● **Assignment**
Please take the lines from the one holding "Hommes+, 15-19 ans: 9630 -> 30685" through the one holding "Hommes+, 20-24 ans: 35910 -> 62490" in the data below and copy them exactly.

START Records to use

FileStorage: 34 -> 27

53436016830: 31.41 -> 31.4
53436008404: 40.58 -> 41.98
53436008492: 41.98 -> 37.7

END Records to use
START Records to use

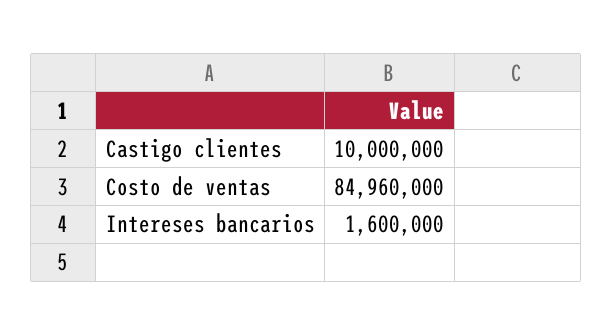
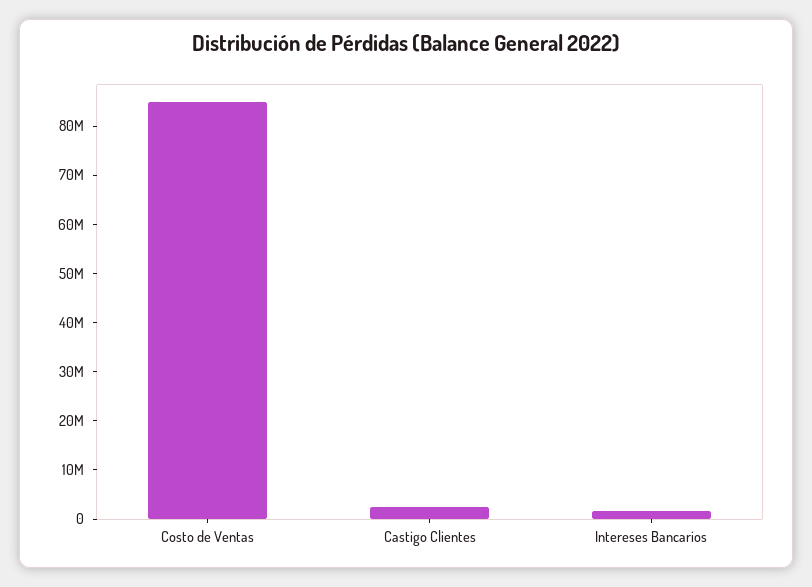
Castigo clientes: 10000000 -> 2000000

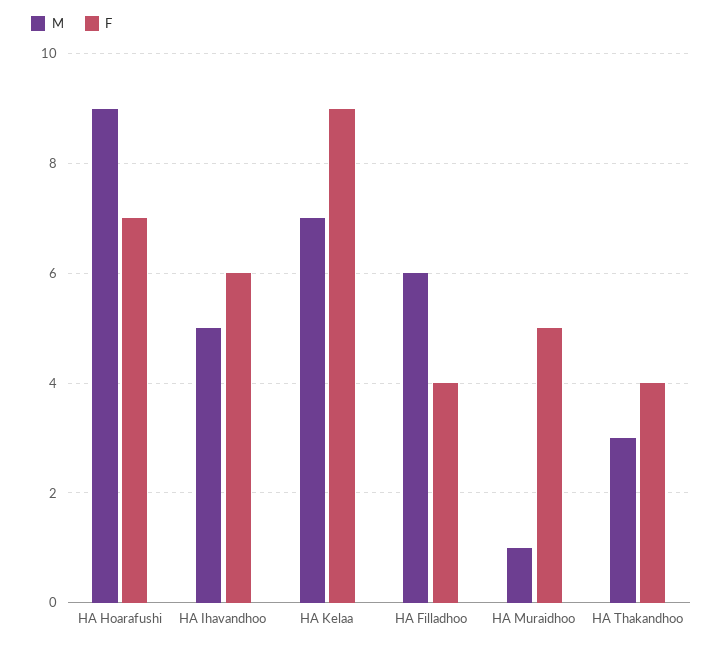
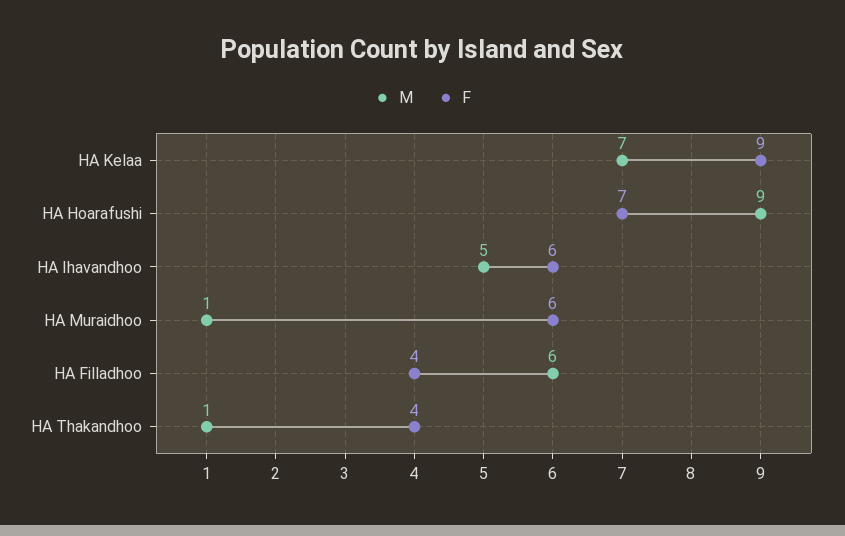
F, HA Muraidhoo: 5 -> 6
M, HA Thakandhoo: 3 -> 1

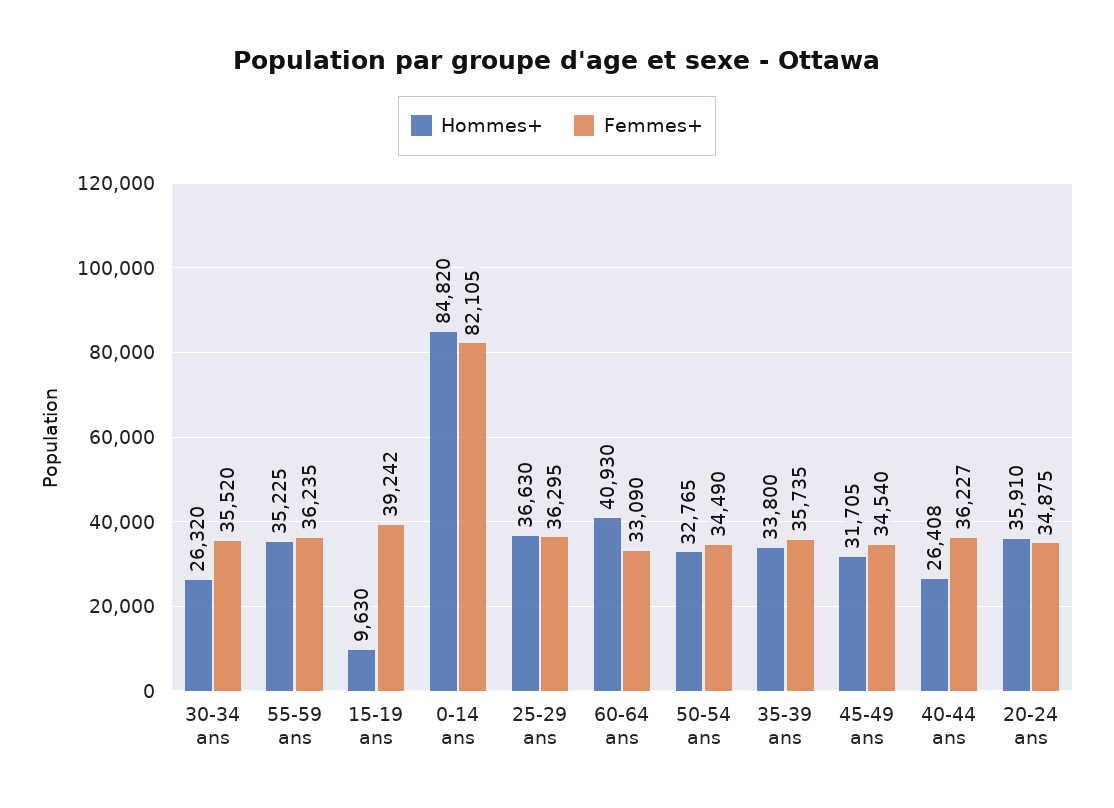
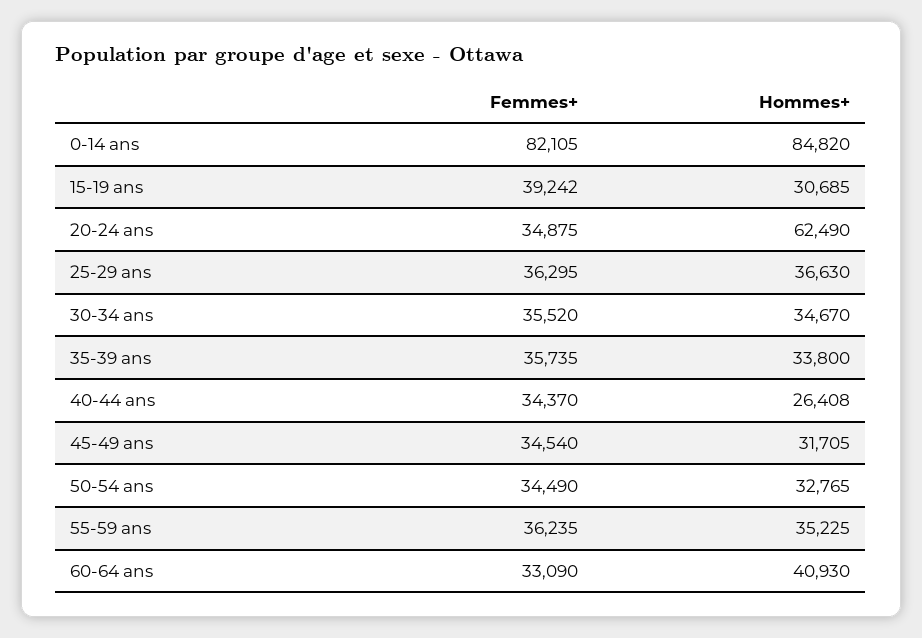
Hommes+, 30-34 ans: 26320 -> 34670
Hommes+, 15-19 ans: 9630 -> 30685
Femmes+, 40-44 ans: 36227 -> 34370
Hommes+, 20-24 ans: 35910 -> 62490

END Records to use

● **Task output**
Hommes+, 15-19 ans: 9630 -> 30685
Femmes+, 40-44 ans: 36227 -> 34370
Hommes+, 20-24 ans: 35910 -> 62490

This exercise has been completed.